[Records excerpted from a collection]

━━━━

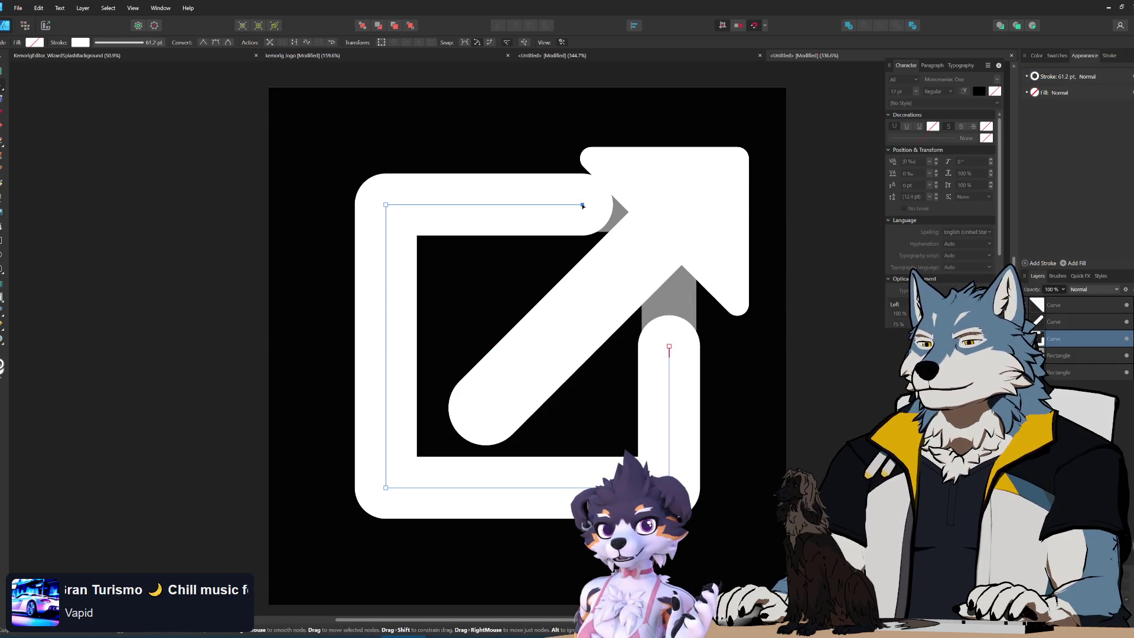
pyautogui.moveTo(582, 205); pyautogui.dragTo(545, 205)
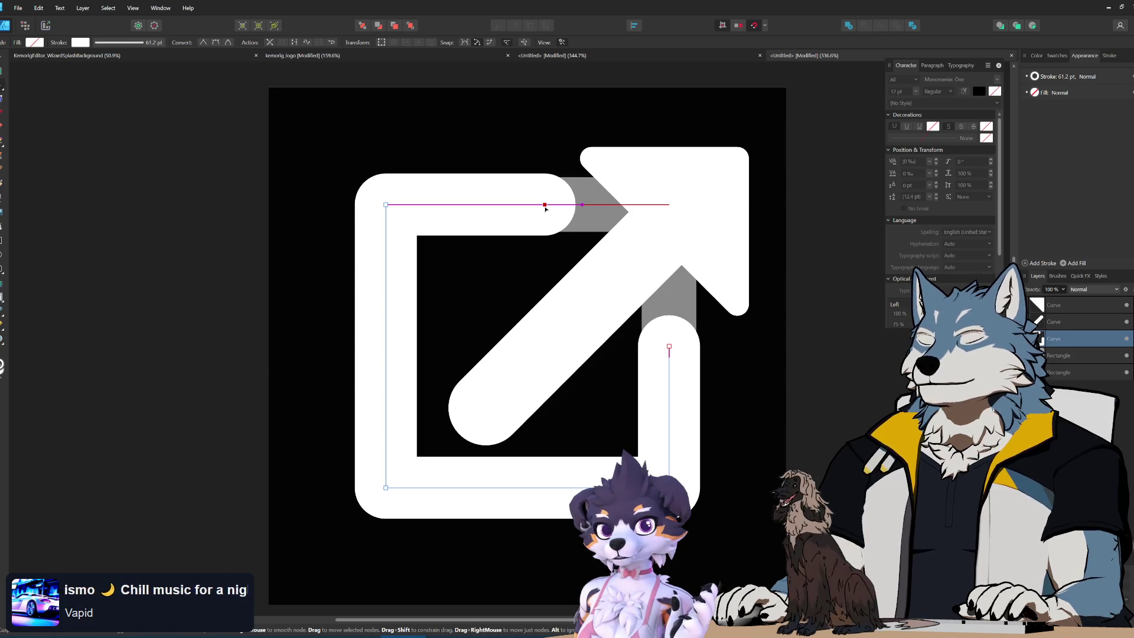
pyautogui.press('ctrl+minus')
pyautogui.press('ctrl+minus')
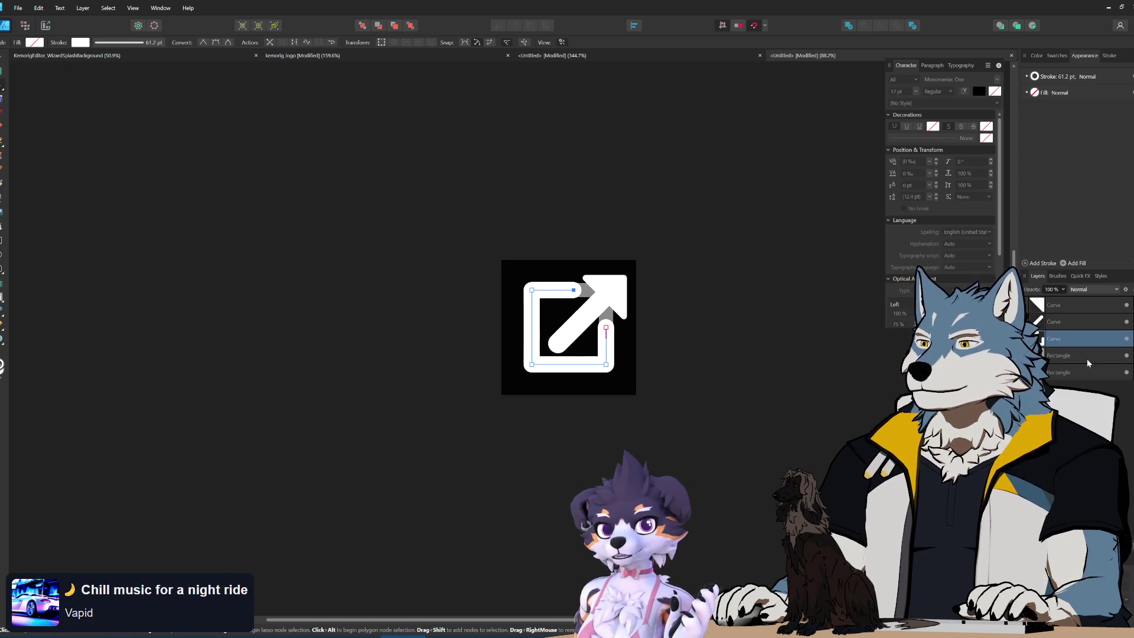
pyautogui.scroll(-3, 631, 383)
pyautogui.scroll(2, 683, 374)
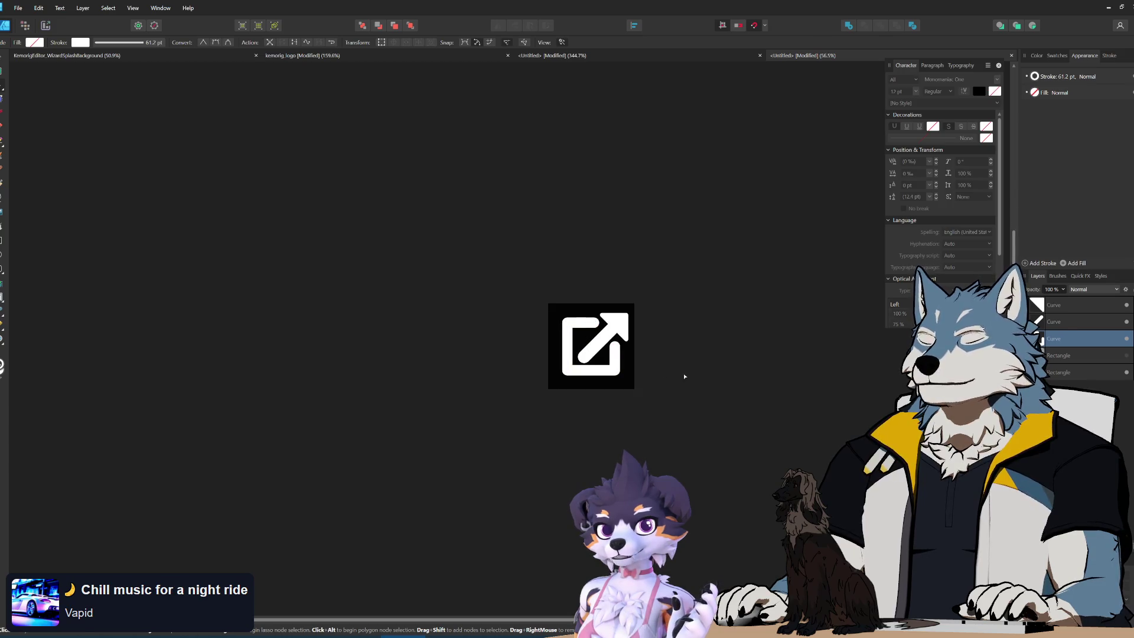
pyautogui.scroll(-4, 567, 392)
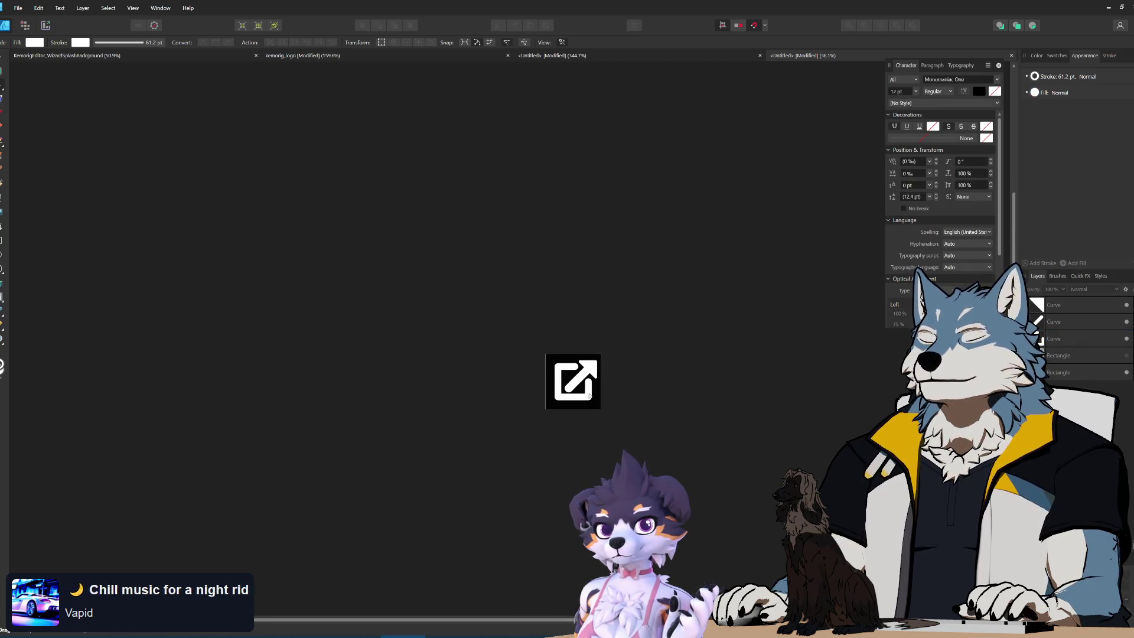
pyautogui.scroll(5, 577, 385)
pyautogui.scroll(2, 581, 388)
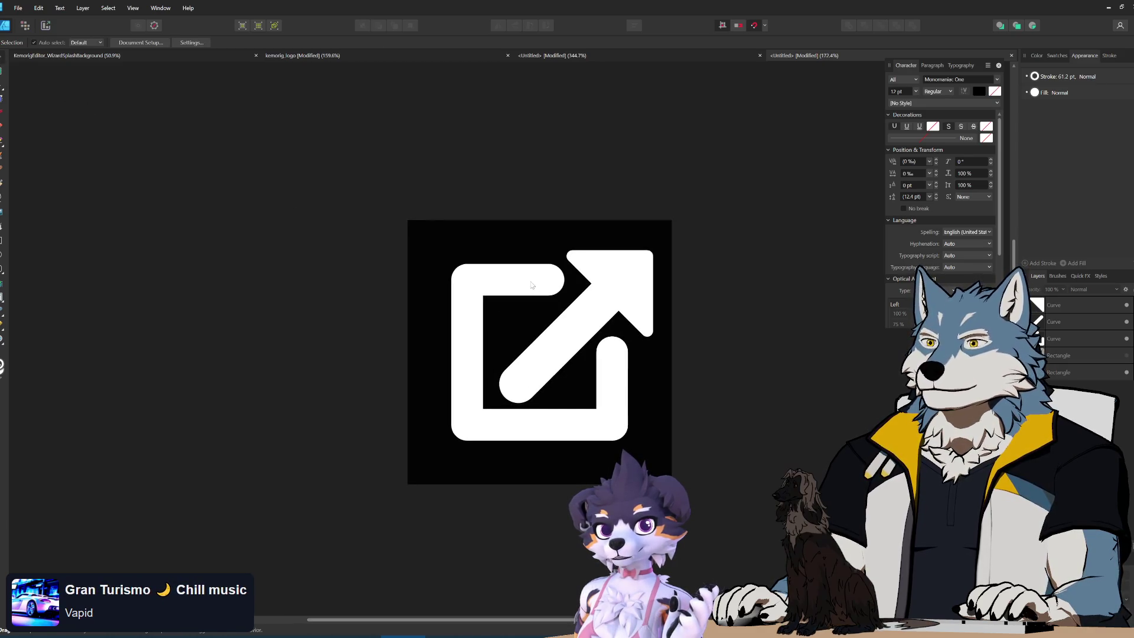
# - Set the square frame outline's stroke width to 58 pt
pyautogui.press('v')
pyautogui.click(467, 331)
pyautogui.click(1064, 78)
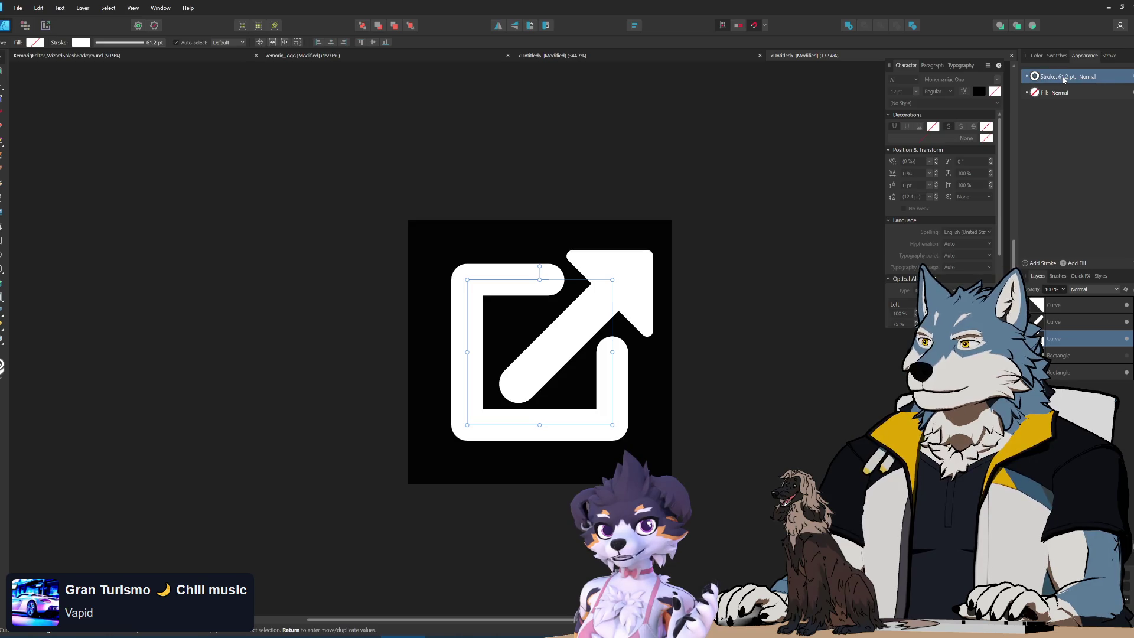
pyautogui.click(1065, 79)
pyautogui.scroll(-3, 1105, 112)
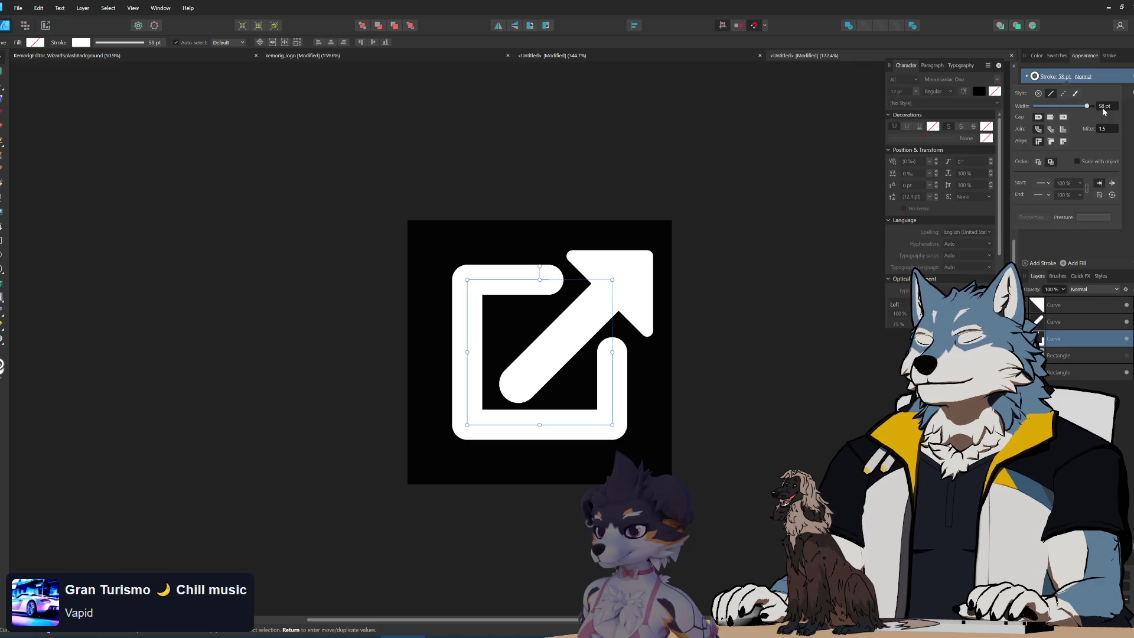
# - Set the arrow shaft's stroke width to 69 pt and deselect to preview the icon
pyautogui.click(854, 321)
pyautogui.click(1054, 321)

━━━━

Task instructions ->
The lines from the one that contains "pyautogui.scroll(2, 683, 374)" through the end of the data, repeated exactly and with no pictures, make up the whole answer.

Answer box ->
pyautogui.scroll(2, 683, 374)
pyautogui.scroll(-4, 567, 392)
pyautogui.scroll(5, 577, 385)
pyautogui.scroll(2, 581, 388)
# - Set the square frame outline's stroke width to 58 pt
pyautogui.press('v')
pyautogui.click(467, 331)
pyautogui.click(1064, 78)
pyautogui.click(1065, 79)
pyautogui.scroll(-3, 1105, 112)
# - Set the arrow shaft's stroke width to 69 pt and deselect to preview the icon
pyautogui.click(854, 321)
pyautogui.click(1054, 321)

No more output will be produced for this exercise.